[Structured page parsing data]
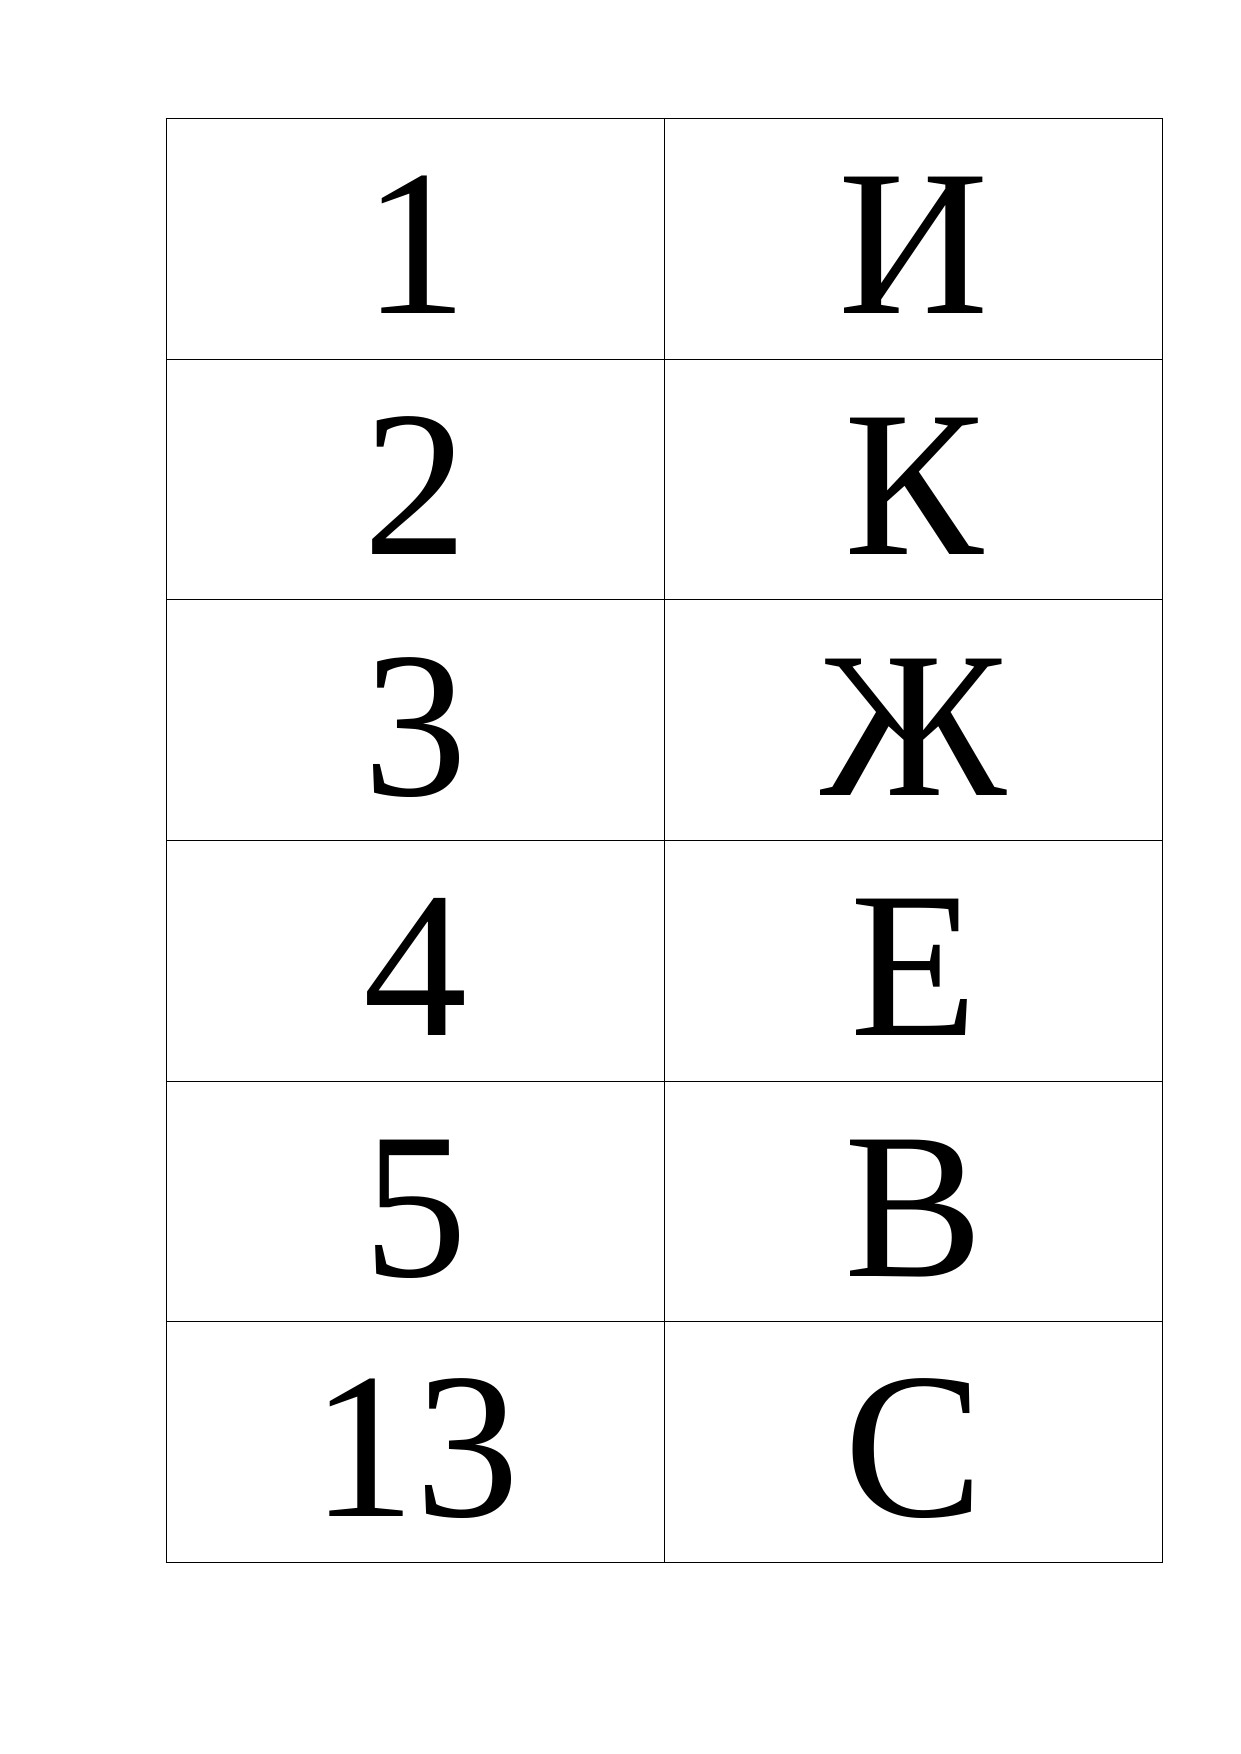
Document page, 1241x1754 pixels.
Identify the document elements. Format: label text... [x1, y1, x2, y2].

table_cell 5 [167, 1082, 664, 1321]
table_cell Ж [665, 600, 1162, 840]
table_cell В [665, 1082, 1162, 1321]
table_header И [665, 119, 1162, 359]
table_cell 3 [167, 600, 664, 840]
table_header 1 [167, 119, 664, 359]
table_cell 13 [167, 1322, 664, 1562]
table_cell Е [665, 841, 1162, 1081]
table_cell 2 [167, 360, 664, 599]
table_cell 4 [167, 841, 664, 1081]
table_cell С [665, 1322, 1162, 1562]
table_cell К [665, 360, 1162, 599]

YOUR INSTRUCTIONS -> Without the pictures, reproduce every entry exactly as written.

RESPONSE TO THE TASK ->
Document page, 1241x1754 pixels.
Identify the document elements. Format: label text... [x1, y1, x2, y2].

table_cell 5 [167, 1082, 664, 1321]
table_cell Ж [665, 600, 1162, 840]
table_cell В [665, 1082, 1162, 1321]
table_header И [665, 119, 1162, 359]
table_cell 3 [167, 600, 664, 840]
table_header 1 [167, 119, 664, 359]
table_cell 13 [167, 1322, 664, 1562]
table_cell Е [665, 841, 1162, 1081]
table_cell 2 [167, 360, 664, 599]
table_cell 4 [167, 841, 664, 1081]
table_cell С [665, 1322, 1162, 1562]
table_cell К [665, 360, 1162, 599]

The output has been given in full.